**Actions to take:**
1. In the feature store lesson, what latency does the online store deliver when SageMaker endpoints retrieve feature values by record identifier?
2. Reproduce everything in the feature store lesson from "Training-serving skew occurs" down to "identical feature values.", word for word.

**Passage:**
Feature Store Architecture, Engineering, and Governance
Explore how to use Amazon SageMaker Feature Store to prevent training-serving skew through a unified dual-store architecture. Understand the roles of online and offline stores, feature groups, and batch versus streaming ingestion. Learn governance strategies like metadata management, TTL policies, access control, and PII isolation to maintain production-grade feature pipelines and ensure secure, compliant ML workflows.
Imagine a loan approval model that works well in validation but starts rejecting qualified applicants in production. The culprit is training-serving skew. During training, a credit utilization ratio was computed using end-of-month statements from a data warehouse. In production, the same feature is pulled from a real-time API that reflects current balances. A customer who pays off their card mid-cycle suddenly appears to have zero utilization, a pattern the model never learned to interpret. This is a training-serving skew, and a feature store exists to eliminate it.
Training-serving skew occurs when features computed during training differ from those served at inference time because of inconsistent pipelines. Feature stores solve this by providing a centralized, single source of truth for feature definitions, computation logic, and retrieval. Rather than maintaining separate code paths for training and inference, both consumers read from the same managed store with identical feature values.
Amazon SageMaker Feature Store is the AWS-managed service purpose-built for this problem. Its dual-store architecture, an online store for low-latency inference and an offline store for batch training, ensures that identically computed features flow to both paths. It integrates natively with SageMaker Pipelines for orchestrated ingestion and with Model Registry for lineage tracking from features to deployed models.
In this lesson, we will cover the full architecture:
Online vs. offline stores
Feature groups and lifecycle management
Batch vs. streaming ingestion trade-offs
Governance practices (metadata, TTL, access control, and PII isolation) that distinguish production-grade feature management from ad hoc pipelines
Online store: Low-latency serving
The online store is a fully managed, low-latency key-value store optimized for real-time inference. SageMaker endpoints retrieve the latest feature values by record identifier (for example, customer_id) with single-digit millisecond latency. It stores only the most recent feature vector per record, making it ideal for augmenting inference requests with precomputed features.
When creating a feature group, we can choose between two storage tiers: Standard (default) or InMemory. The Standard tier provides fast data retrieval for typical ML serving workloads. The InMemory tier, powered by Amazon ElastiCache (Redis OSS), supports even lower-latency retrieval for high-throughput applications and supports collection types such as lists, sets, and vectors. However, the InMemory tier has ...

**Data shown:**
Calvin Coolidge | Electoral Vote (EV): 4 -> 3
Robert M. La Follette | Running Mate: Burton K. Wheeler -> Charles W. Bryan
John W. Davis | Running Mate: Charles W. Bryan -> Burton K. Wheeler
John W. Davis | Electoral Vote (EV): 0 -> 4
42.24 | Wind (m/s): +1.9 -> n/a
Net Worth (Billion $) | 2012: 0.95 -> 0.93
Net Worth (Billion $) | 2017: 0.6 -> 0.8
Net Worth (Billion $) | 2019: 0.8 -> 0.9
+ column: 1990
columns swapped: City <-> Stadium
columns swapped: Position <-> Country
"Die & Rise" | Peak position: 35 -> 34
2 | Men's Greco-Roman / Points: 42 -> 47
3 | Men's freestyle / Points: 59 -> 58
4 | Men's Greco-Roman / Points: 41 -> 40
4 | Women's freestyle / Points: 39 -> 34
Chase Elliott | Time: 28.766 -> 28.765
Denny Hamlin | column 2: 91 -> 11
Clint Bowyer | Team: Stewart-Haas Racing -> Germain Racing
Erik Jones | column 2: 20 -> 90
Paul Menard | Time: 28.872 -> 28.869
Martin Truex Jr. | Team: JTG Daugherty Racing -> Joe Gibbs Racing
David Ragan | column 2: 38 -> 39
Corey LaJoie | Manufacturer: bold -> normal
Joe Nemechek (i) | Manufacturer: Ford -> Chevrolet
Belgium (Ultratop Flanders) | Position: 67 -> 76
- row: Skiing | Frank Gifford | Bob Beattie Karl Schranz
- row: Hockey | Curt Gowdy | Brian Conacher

**Task-by-task outputs:**
1. Single-digit millisecond latency.

2.
Training-serving skew occurs when features computed during training differ from those served at inference time because of inconsistent pipelines. Feature stores solve this by providing a centralized, single source of truth for feature definitions, computation logic, and retrieval. Rather than maintaining separate code paths for training and inference, both consumers read from the same managed store with identical feature values.